# [Requirement]
Retrieve all lines below that have the string "loop".

# [Collected data]
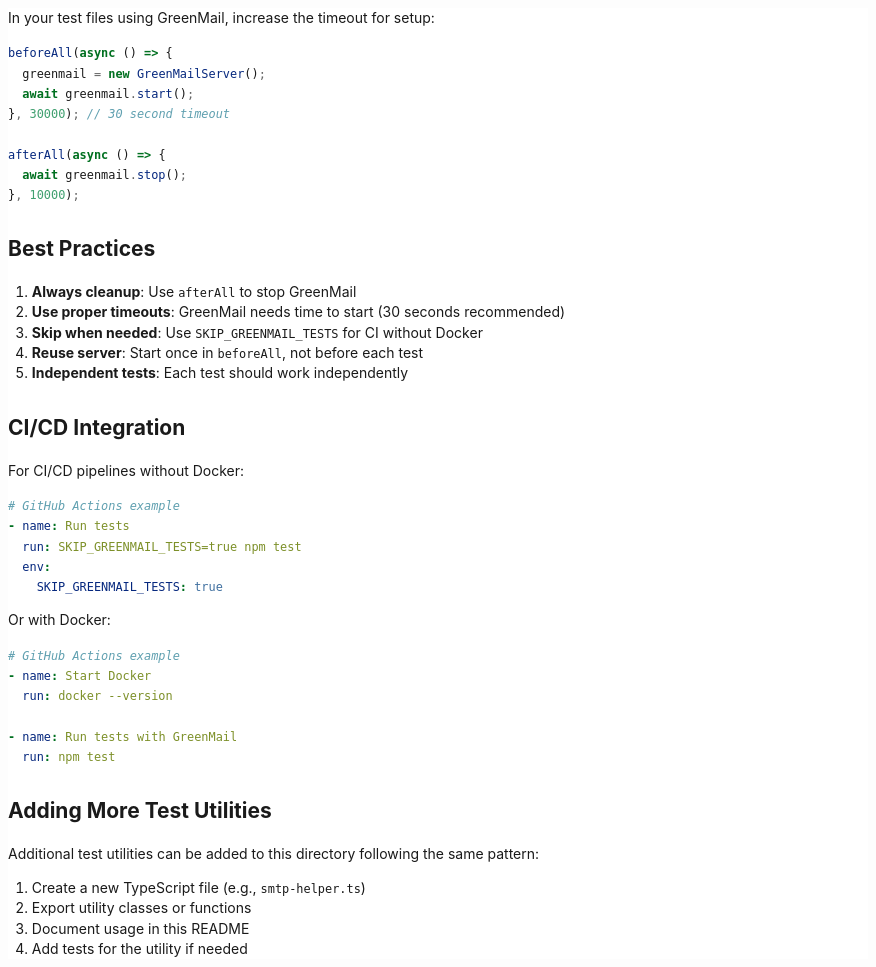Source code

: In your test files using GreenMail, increase the timeout for setup:

```typescript
beforeAll(async () => {
  greenmail = new GreenMailServer();
  await greenmail.start();
}, 30000); // 30 second timeout

afterAll(async () => {
  await greenmail.stop();
}, 10000);
```

## Best Practices

1. **Always cleanup**: Use `afterAll` to stop GreenMail
2. **Use proper timeouts**: GreenMail needs time to start (30 seconds recommended)
3. **Skip when needed**: Use `SKIP_GREENMAIL_TESTS` for CI without Docker
4. **Reuse server**: Start once in `beforeAll`, not before each test
5. **Independent tests**: Each test should work independently

## CI/CD Integration

For CI/CD pipelines without Docker:

```yaml
# GitHub Actions example
- name: Run tests
  run: SKIP_GREENMAIL_TESTS=true npm test
  env:
    SKIP_GREENMAIL_TESTS: true
```

Or with Docker:

```yaml
# GitHub Actions example
- name: Start Docker
  run: docker --version
  
- name: Run tests with GreenMail
  run: npm test
```

## Adding More Test Utilities

Additional test utilities can be added to this directory following the same pattern:

1. Create a new TypeScript file (e.g., `smtp-helper.ts`)
2. Export utility classes or functions
3. Document usage in this README
4. Add tests for the utility if needed
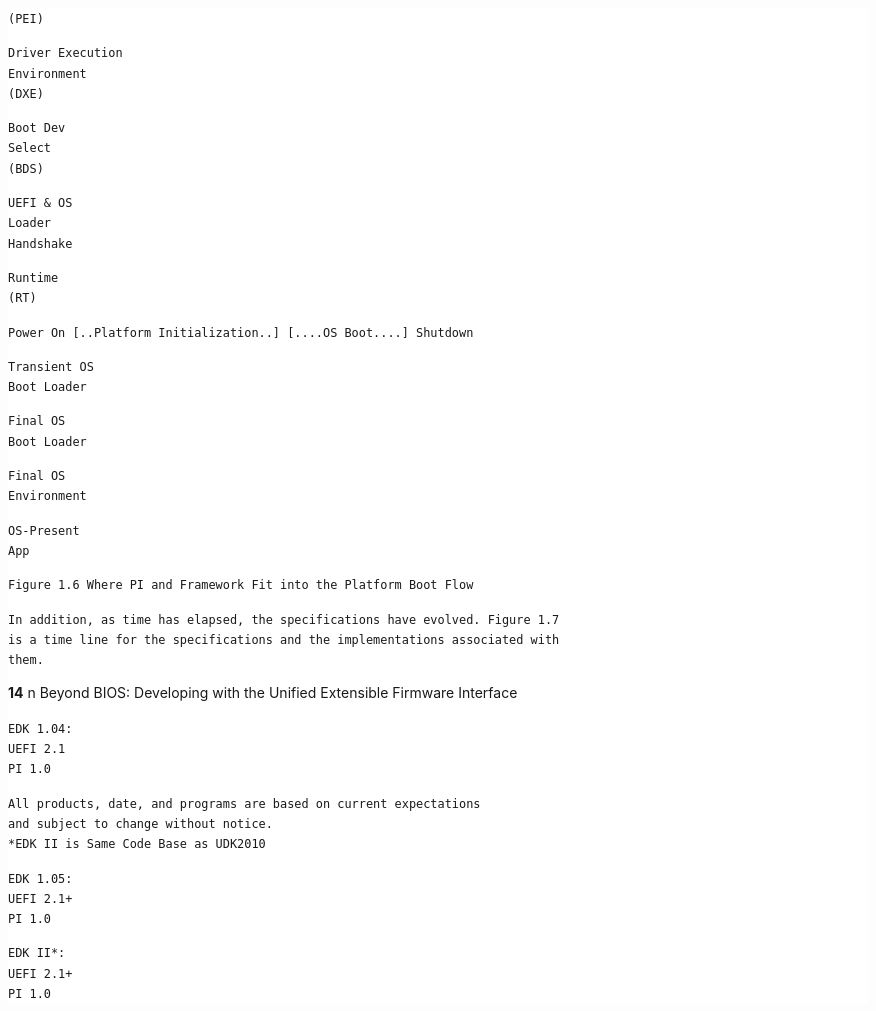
 ```
(PEI)
```
```
Driver Execution
Environment
(DXE)
```
```
Boot Dev
Select
(BDS)
```
```
UEFI & OS
Loader
Handshake
```
```
Runtime
(RT)
```
```
Power On [..Platform Initialization..] [....OS Boot....] Shutdown
```
```
Transient OS
Boot Loader
```
```
Final OS
Boot Loader
```
```
Final OS
Environment
```
```
OS-Present
App
```
```
Figure 1.6 Where PI and Framework Fit into the Platform Boot Flow
```
```
In addition, as time has elapsed, the specifications have evolved. Figure 1.7
is a time line for the specifications and the implementations associated with
them.
```

**14** n Beyond BIOS: Developing with the Unified Extensible Firmware Interface

```
EDK 1.04:
UEFI 2.1
PI 1.0
```
```
All products, date, and programs are based on current expectations
and subject to change without notice.
*EDK II is Same Code Base as UDK2010
```
```
EDK 1.05:
UEFI 2.1+
PI 1.0
```
```
EDK II*:
UEFI 2.1+
PI 1.0
```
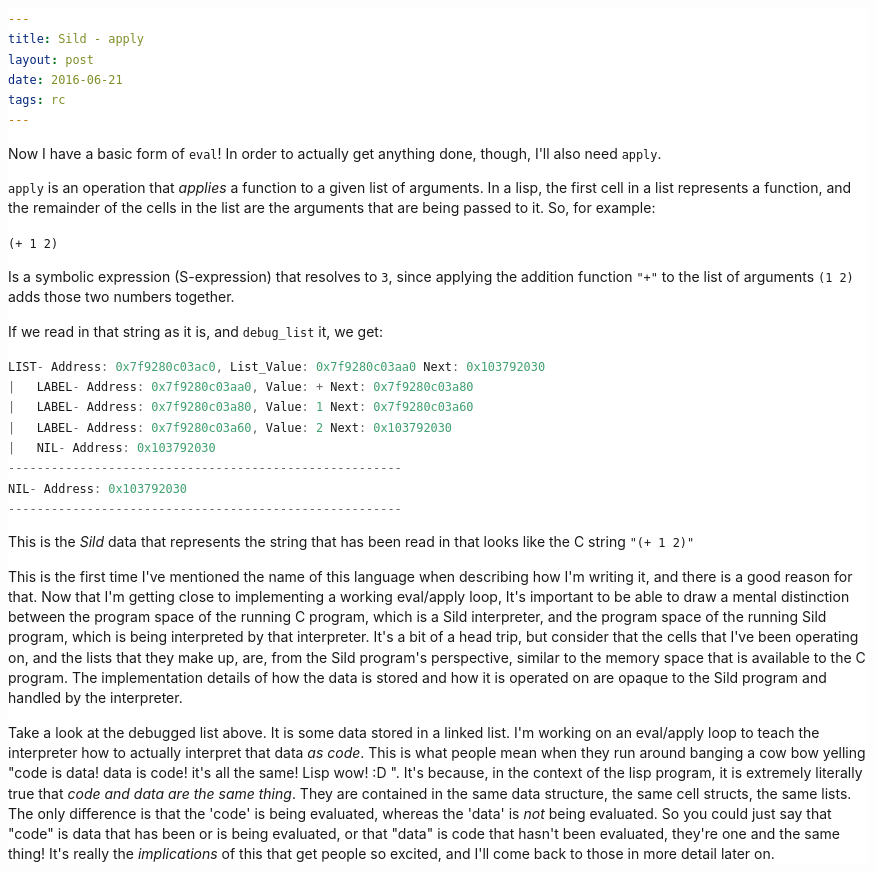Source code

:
 ```yaml
---
title: Sild - apply
layout: post
date: 2016-06-21
tags: rc
---
```


Now I have a basic form of `eval`! In order to actually get
anything done, though, I'll also need `apply`.

`apply` is an operation that _applies_ a function to a given list of arguments.
In a lisp, the first cell in a list represents a function, and the remainder
of the cells in the list are the arguments that are being passed to it. So, for
example:

```
(+ 1 2)
```

Is a symbolic expression (S-expression) that resolves to `3`, since applying
the addition function `"+"` to the list of arguments `(1 2)` adds those two
numbers together.

If we read in that string as it is, and `debug_list` it, we get:

```c
LIST- Address: 0x7f9280c03ac0, List_Value: 0x7f9280c03aa0 Next: 0x103792030
|   LABEL- Address: 0x7f9280c03aa0, Value: + Next: 0x7f9280c03a80
|   LABEL- Address: 0x7f9280c03a80, Value: 1 Next: 0x7f9280c03a60
|   LABEL- Address: 0x7f9280c03a60, Value: 2 Next: 0x103792030
|   NIL- Address: 0x103792030
-------------------------------------------------------
NIL- Address: 0x103792030
-------------------------------------------------------
```

This is the _Sild_ data that represents the string that has been read in that
looks like the C string `"(+ 1 2)"`

This is the first time I've mentioned the name of this language when describing
how I'm writing it, and there is a good reason for that. Now that I'm getting
close to implementing a working eval/apply loop, It's important to be able to
draw a mental distinction between the program space of the running C program,
which is a Sild interpreter, and the program space of the running Sild program,
which is being interpreted by that interpreter. It's a bit of a head trip, but
consider that the cells that I've been operating on, and the lists that they
make up, are, from the Sild program's perspective, similar to the memory space
that is available to the C program. The implementation details of how the data
is stored and how it is operated on  are opaque to the Sild program and handled
by the interpreter.

Take a look at the debugged list above. It is some data stored in a linked
list. I'm working on an eval/apply loop to teach the interpreter how to
actually interpret that data _as code_. This is what people mean when they run
around banging a cow bow yelling "code is data! data is code! it's all the
same! Lisp wow! :D ". It's because, in the context of the lisp program, it is
extremely literally true that _code and data are the same thing_. They are
contained in the same data structure, the same cell structs, the same lists. The only
difference is that the 'code' is being evaluated, whereas the 'data' is _not_
being evaluated. So you could just say that "code" is data that has been or is being
evaluated, or that "data" is code that hasn't been evaluated, they're one and
the same thing! It's really the _implications_ of this that get people so
excited, and I'll come back to those in more detail later on.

# [Task result]
close to implementing a working eval/apply loop, It's important to be able to
list. I'm working on an eval/apply loop to teach the interpreter how to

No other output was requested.